The round was led by Luxembourg-based foodtech fund Blue Horizon Ventures, and joined by Bell Food Group and M Ventures, among others.
Mosa Meat has grand plans for the $55m investment, which Head of Operations Sarah Lucas told FoodNavigator provides the resources to ‘grow rapidly and make faster progress’.
The first lab-grown burger
Mosa Meat’s founder, Dr Mark Post of Maastricht University, is responsible for producing the first burger grown from cultured animal cells back in 2013.
At that time, a sample of cells were taken from a live animal and put in cell flasks. The cells were then fed a growth medium – a ‘tiny amount of foetal bovine serum (FBS)’ – which allowed the cells to grow and divide. The cells were then turned into developed muscle and fat cells, and formed into the final burger product.
While today, Mosa Meat grows its cells in bioreactors, the process remains largely unchanged. The start-up has since developed its own animal component-free growth media (the start-up judges FBS, derived from blood collected from the calves of pregnant dairy cows at slaughter, to be ‘morally unacceptable’), which it says is ‘performing really well’.
Earlier this year, the start-up also announced the opening of a new pilot plant facility in Maastricht, the Netherlands. This is where Mosa Meat plans to produce its first products for market in 2022.
It is also where the start-up plans to spend the newly invested $55m.
The funding will be used to help ‘accelerate’ Mosa Meat’s ‘momentum’. But what does that mean exactly?
“We’ve been growing fast – five to 50 people in the last 18 months – and making lots of progress on the scientific front,” Mosa Meat’s Lucas told FoodNavigator. “The funding gives us the resources to grow rapidly, and make faster progress. And it enables us to make the capital expenditures we need to scale up.”

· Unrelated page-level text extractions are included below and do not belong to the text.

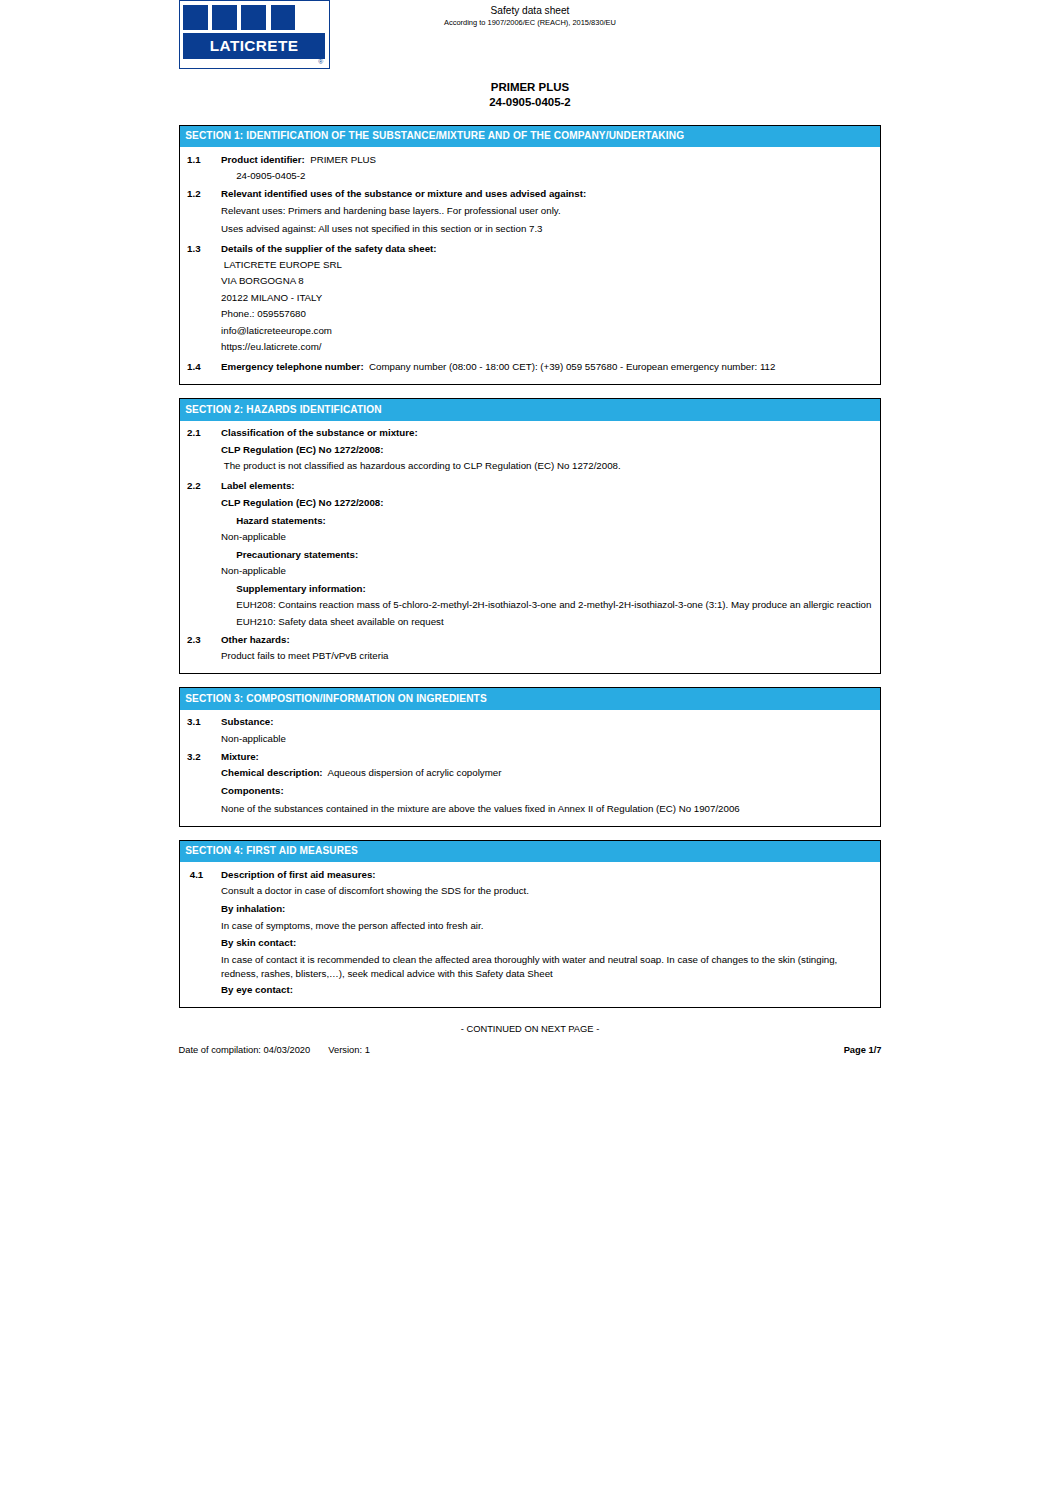LATICRETE
®
Safety data sheet
According to 1907/2006/EC (REACH), 2015/830/EU
PRIMER PLUS
24-0905-0405-2
SECTION 1: IDENTIFICATION OF THE SUBSTANCE/MIXTURE AND OF THE COMPANY/UNDERTAKING
1.1
Product identifier: PRIMER PLUS
24-0905-0405-2
1.2
Relevant identified uses of the substance or mixture and uses advised against:
Relevant uses: Primers and hardening base layers.. For professional user only.
Uses advised against: All uses not specified in this section or in section 7.3
1.3
Details of the supplier of the safety data sheet:
LATICRETE EUROPE SRL
VIA BORGOGNA 8
20122 MILANO - ITALY
Phone.: 059557680
info@laticreteeurope.com
https://eu.laticrete.com/
1.4
Emergency telephone number: Company number (08:00 - 18:00 CET): (+39) 059 557680 - European emergency number: 112
SECTION 2: HAZARDS IDENTIFICATION
2.1
Classification of the substance or mixture:
CLP Regulation (EC) No 1272/2008:
The product is not classified as hazardous according to CLP Regulation (EC) No 1272/2008.
2.2
Label elements:
CLP Regulation (EC) No 1272/2008:
Hazard statements:
Non-applicable
Precautionary statements:
Non-applicable
Supplementary information:
EUH208: Contains reaction mass of 5-chloro-2-methyl-2H-isothiazol-3-one and 2-methyl-2H-isothiazol-3-one (3:1). May produce an allergic reaction
EUH210: Safety data sheet available on request
2.3
Other hazards:
Product fails to meet PBT/vPvB criteria
SECTION 3: COMPOSITION/INFORMATION ON INGREDIENTS
3.1
Substance:
Non-applicable
3.2
Mixture:
Chemical description: Aqueous dispersion of acrylic copolymer
Components:
None of the substances contained in the mixture are above the values fixed in Annex II of Regulation (EC) No 1907/2006
SECTION 4: FIRST AID MEASURES
4.1
Description of first aid measures:
Consult a doctor in case of discomfort showing the SDS for the product.
By inhalation:
In case of symptoms, move the person affected into fresh air.
By skin contact:
In case of contact it is recommended to clean the affected area thoroughly with water and neutral soap. In case of changes to the skin (stinging, redness, rashes, blisters,…), seek medical advice with this Safety data Sheet
By eye contact:
- CONTINUED ON NEXT PAGE -
Date of compilation: 04/03/2020 Version: 1
Page 1/7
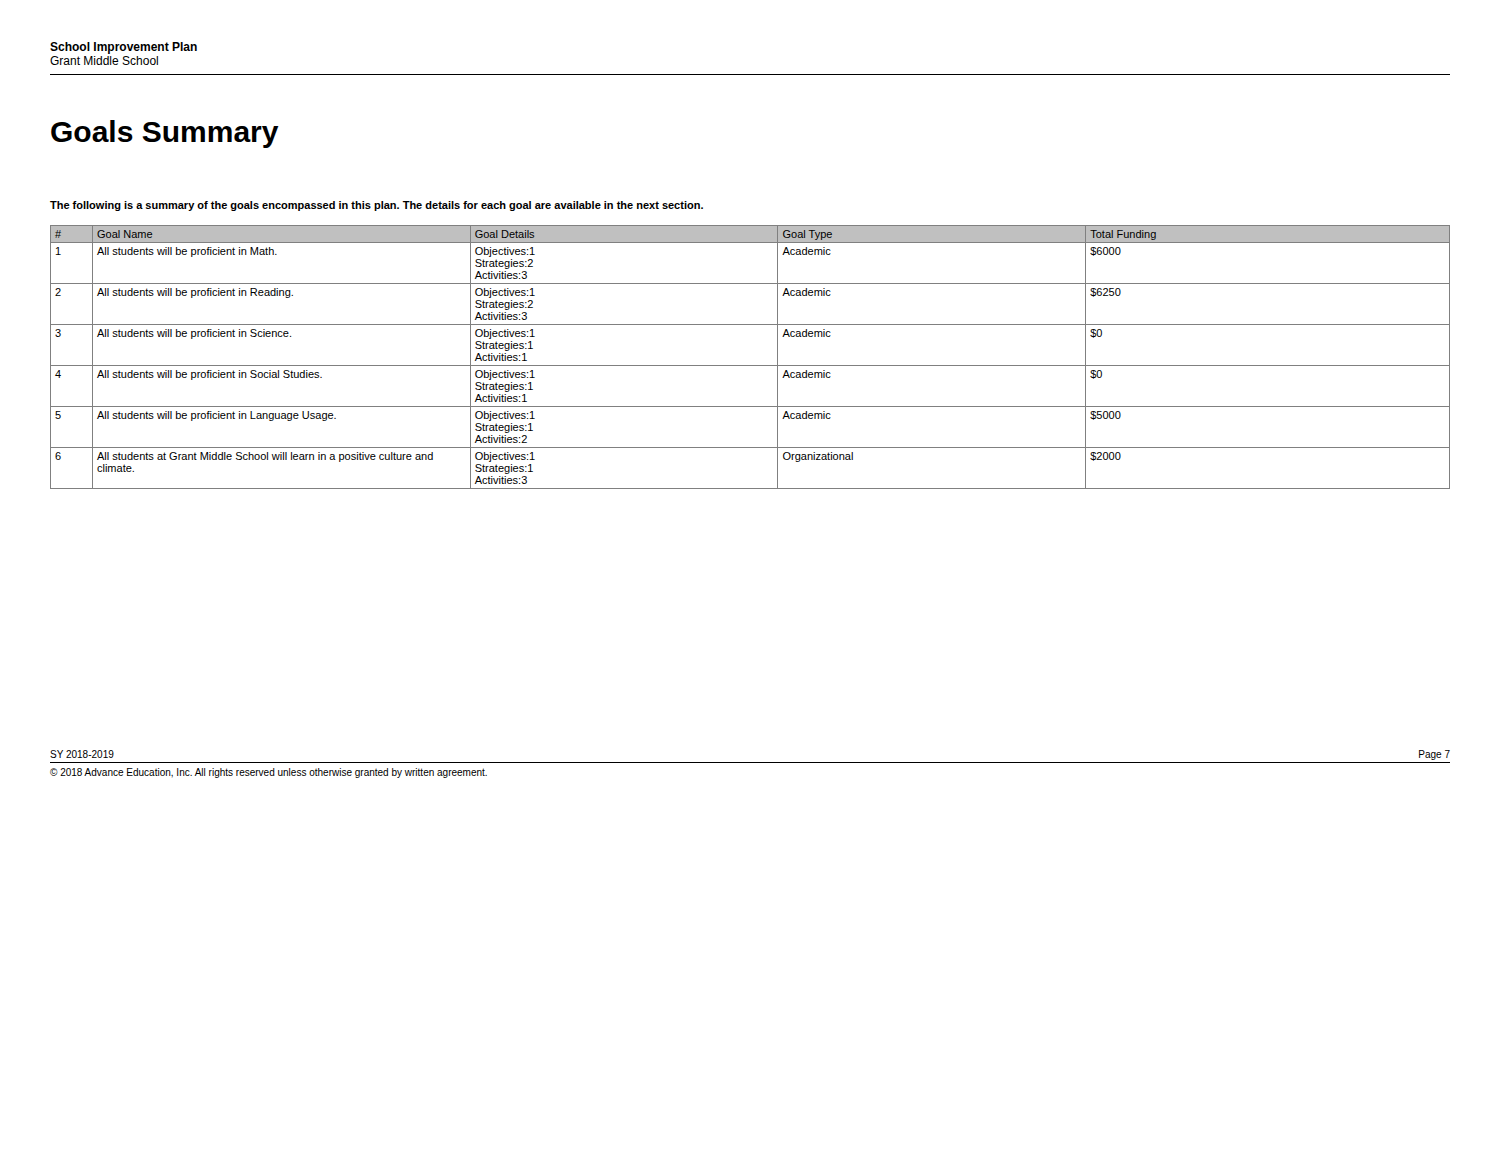School Improvement Plan
Grant Middle School
Goals Summary
The following is a summary of the goals encompassed in this plan. The details for each goal are available in the next section.
| # | Goal Name | Goal Details | Goal Type | Total Funding |
| --- | --- | --- | --- | --- |
| 1 | All students will be proficient in Math. | Objectives:1 Strategies:2 Activities:3 | Academic | $6000 |
| 2 | All students will be proficient in Reading. | Objectives:1 Strategies:2 Activities:3 | Academic | $6250 |
| 3 | All students will be proficient in Science. | Objectives:1 Strategies:1 Activities:1 | Academic | $0 |
| 4 | All students will be proficient in Social Studies. | Objectives:1 Strategies:1 Activities:1 | Academic | $0 |
| 5 | All students will be proficient in Language Usage. | Objectives:1 Strategies:1 Activities:2 | Academic | $5000 |
| 6 | All students at Grant Middle School will learn in a positive culture and climate. | Objectives:1 Strategies:1 Activities:3 | Organizational | $2000 |
Page 7 SY 2018-2019
© 2018 Advance Education, Inc. All rights reserved unless otherwise granted by written agreement.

Specifically, Mosa Meat will use part of the funding to extend its pilot production facility. “We will be scaling all the way up to a 200L bioreactor in the current pilot facility,” Lucas explained. This will allow around 100kg of cultured burgers to be produced each month for each 200L production line.
The $55m will also help Mosa Meat develop an industrial-sized production line to help the start-up demonstrate proof of scaleability. This is necessary to produce quantity for sales and will make it easier for Mosa Meat to expand with future investments via replicated industrial lines. “It’s predicted that one industrial production line will produce around 200tns per year when fully optimised,” said Lucas.
Expanding the Mosa Meat team is also a priority. Today, the start-up employs 50 people and plans to more than double in size. “We will be looking for scientists, engineers, production operators, and further along the line, we will build a sales team,” we were told.
But do consumers want cell-based meat?
Mosa Meat says it is still a couple of years away from commercialisation. Looking at the start-up’s timeframe, it expects the pilot production plant to commence operation in 2021, with the first products to be launched on a small scale in selected restaurants and in test markets in 2022.
According to the business, plans are in place to commission the first high-volume production plant by 2025.
Yet when Mosa’s lab-grown burger does reach the market, will the consumer demand be there to meet it? A study published earlier this month in Frontiers in Nutrition suggests consumers may not be as keen to eat cultured meat as expected.
When researchers from the University of Sydney and Curtin University surveyed 227 randomly selected people born between 1995 and 2015, they discovered that 72% of respondents were not ready to accept cultured meat.
The study’s lead researcher, Dr Diana Bogueva from the University of Sydney’s School of Chemical and Biomolecular Engineering, said most surveyed from Generation Z viewed lab-grown meat ‘with disgust’.
Nevertheless, Mosa Meat’s Lucas said the company remains self-assured. “We are confident that, if we bring people meat that tastes the same but doesn’t harm animals or the environment, that the majority of people will prefer it.
“We aren’t too concerned about studies which show, before a product comes to market, that some consumers are hypothetically hesitant.
“It’s natural with a novel product like this. If we can show that it is safe and delicious, we think most people will actually easily adapt.”